**Provided entries**
....

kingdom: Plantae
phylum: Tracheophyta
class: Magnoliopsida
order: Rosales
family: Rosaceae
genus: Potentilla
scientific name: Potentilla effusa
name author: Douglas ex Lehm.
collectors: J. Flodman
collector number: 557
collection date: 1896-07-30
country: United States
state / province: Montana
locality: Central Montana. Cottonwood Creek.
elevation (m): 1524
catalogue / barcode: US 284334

....

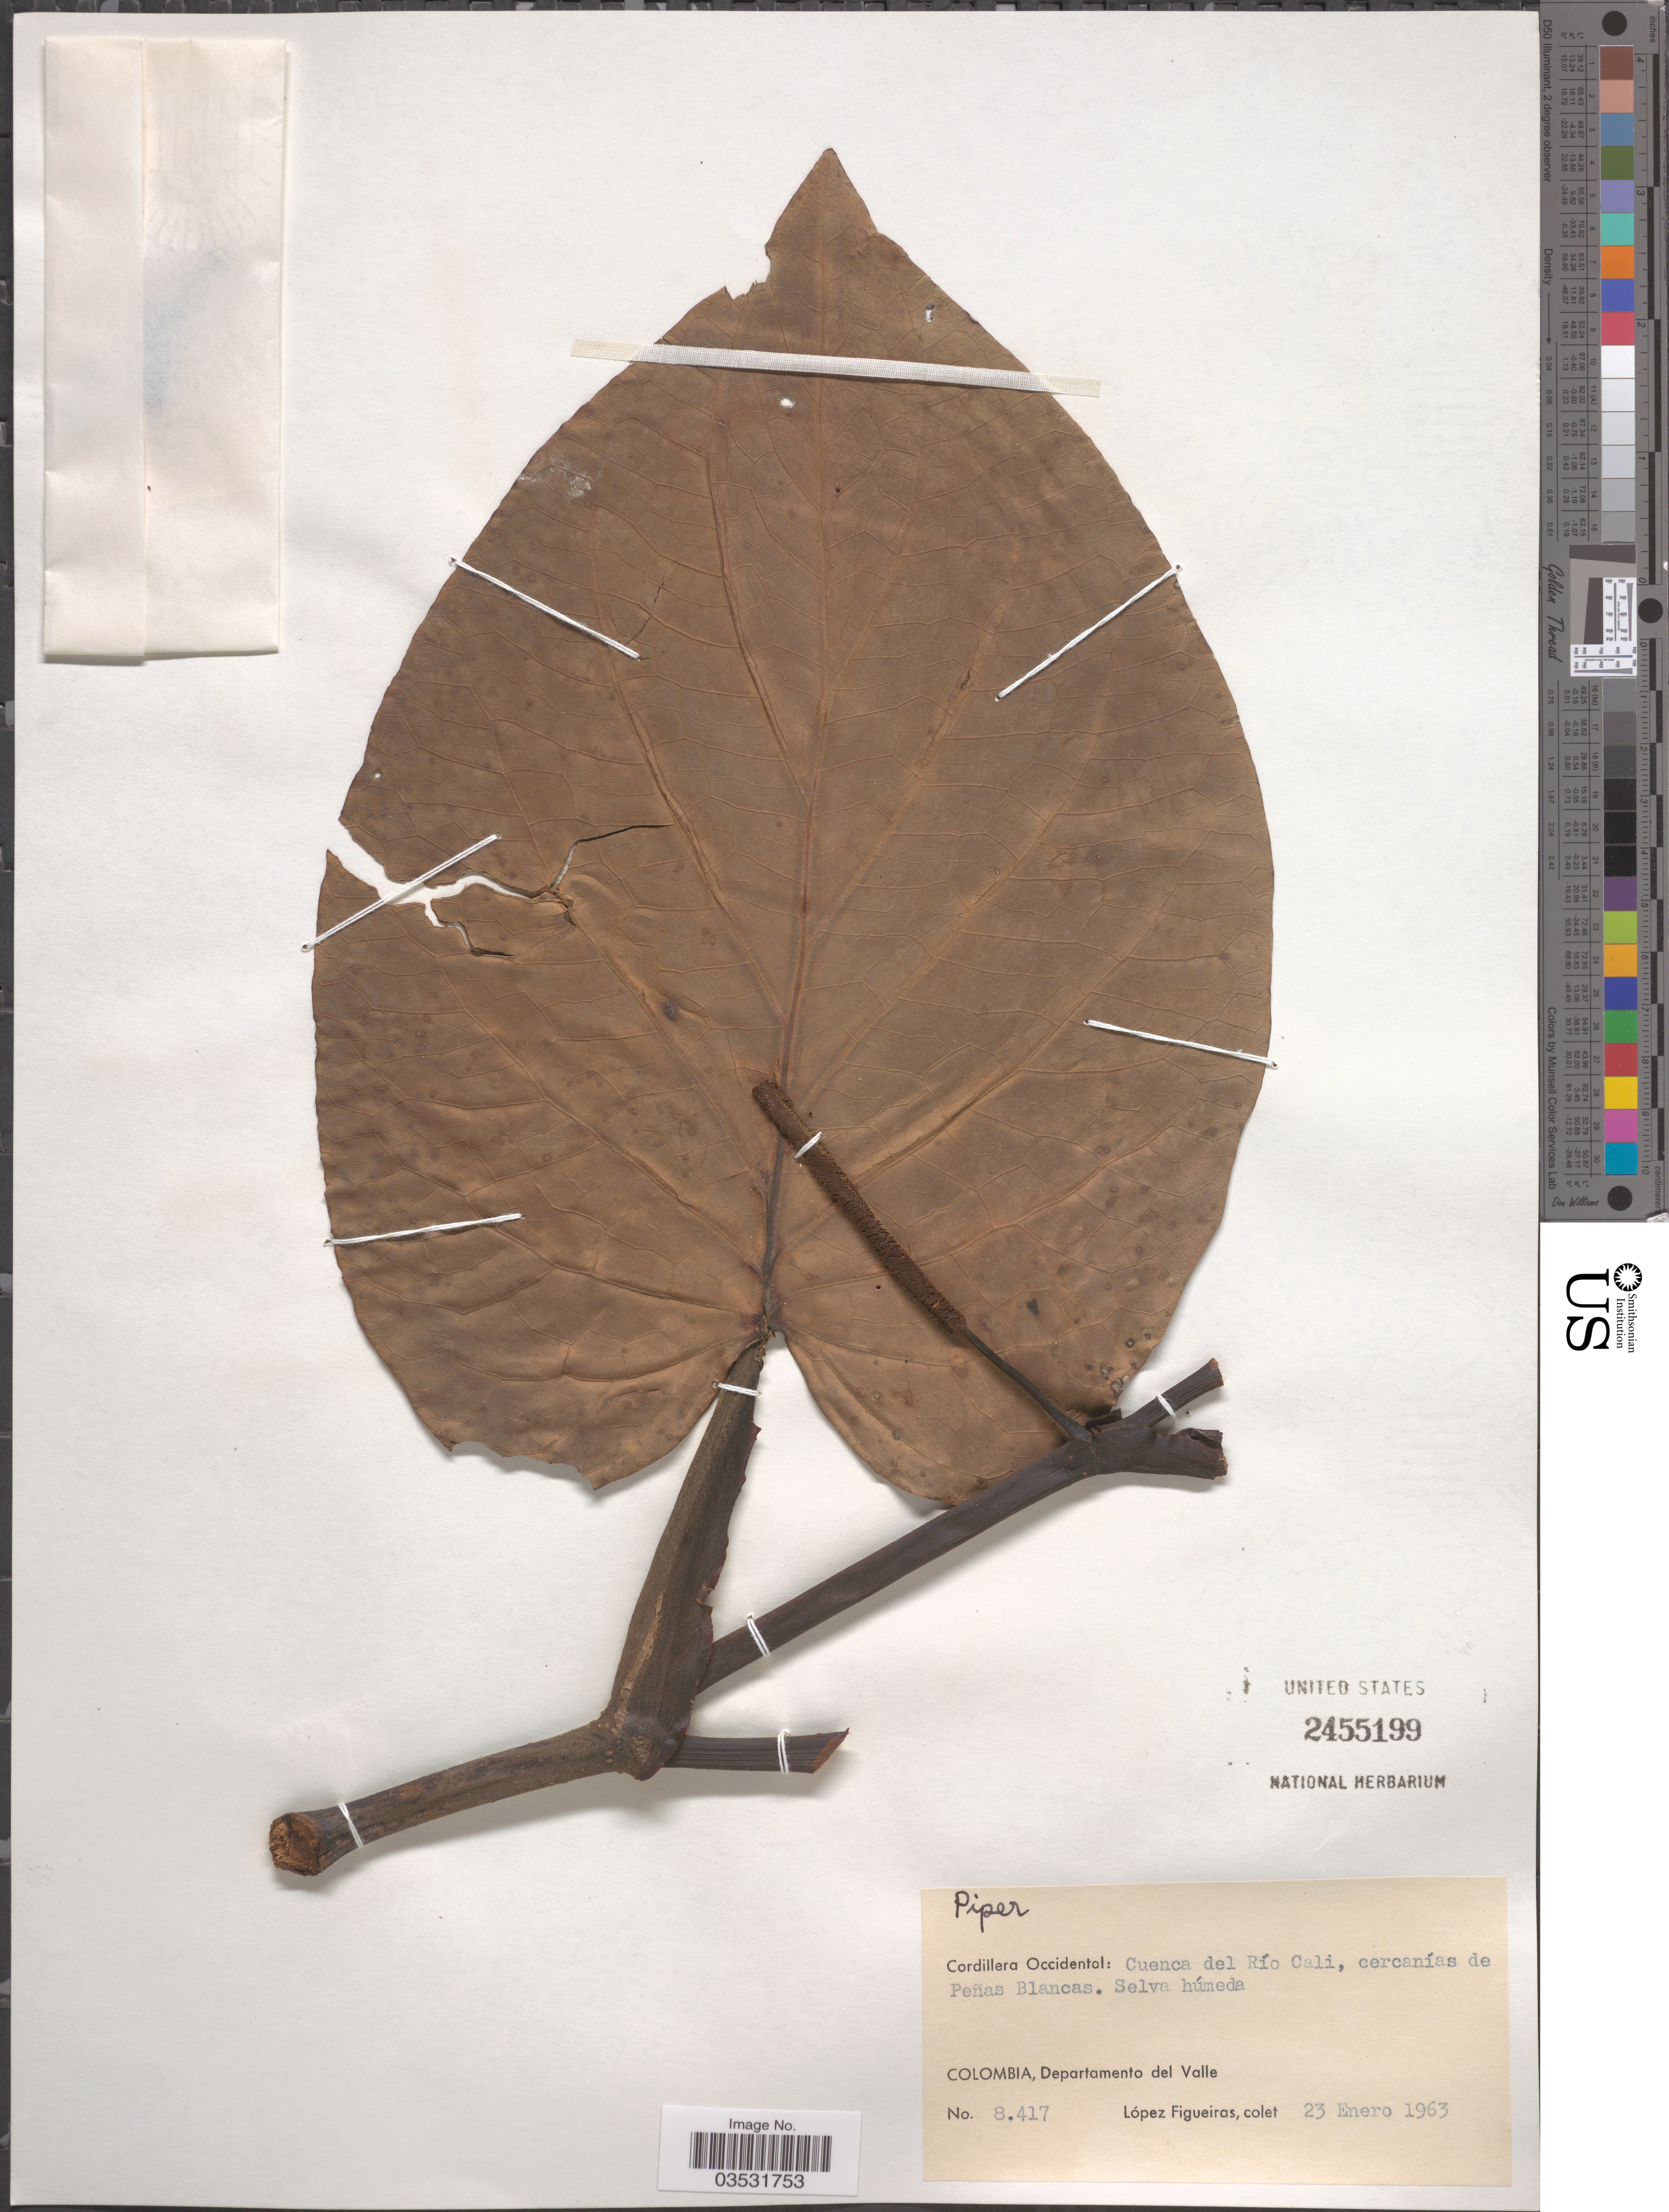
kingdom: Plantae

....

**What to work on**
Can you turn the part of the entries that opens with the line containing "collectors: J. Flodman" and closes with the line containing "elevation (m): 1524" into a JSON list of strings, with one string per line, both end lines included, and blank lines left out?

**Output for this exercise**
[
  "collectors: J. Flodman",
  "collector number: 557",
  "collection date: 1896-07-30",
  "country: United States",
  "state / province: Montana",
  "locality: Central Montana. Cottonwood Creek.",
  "elevation (m): 1524"
]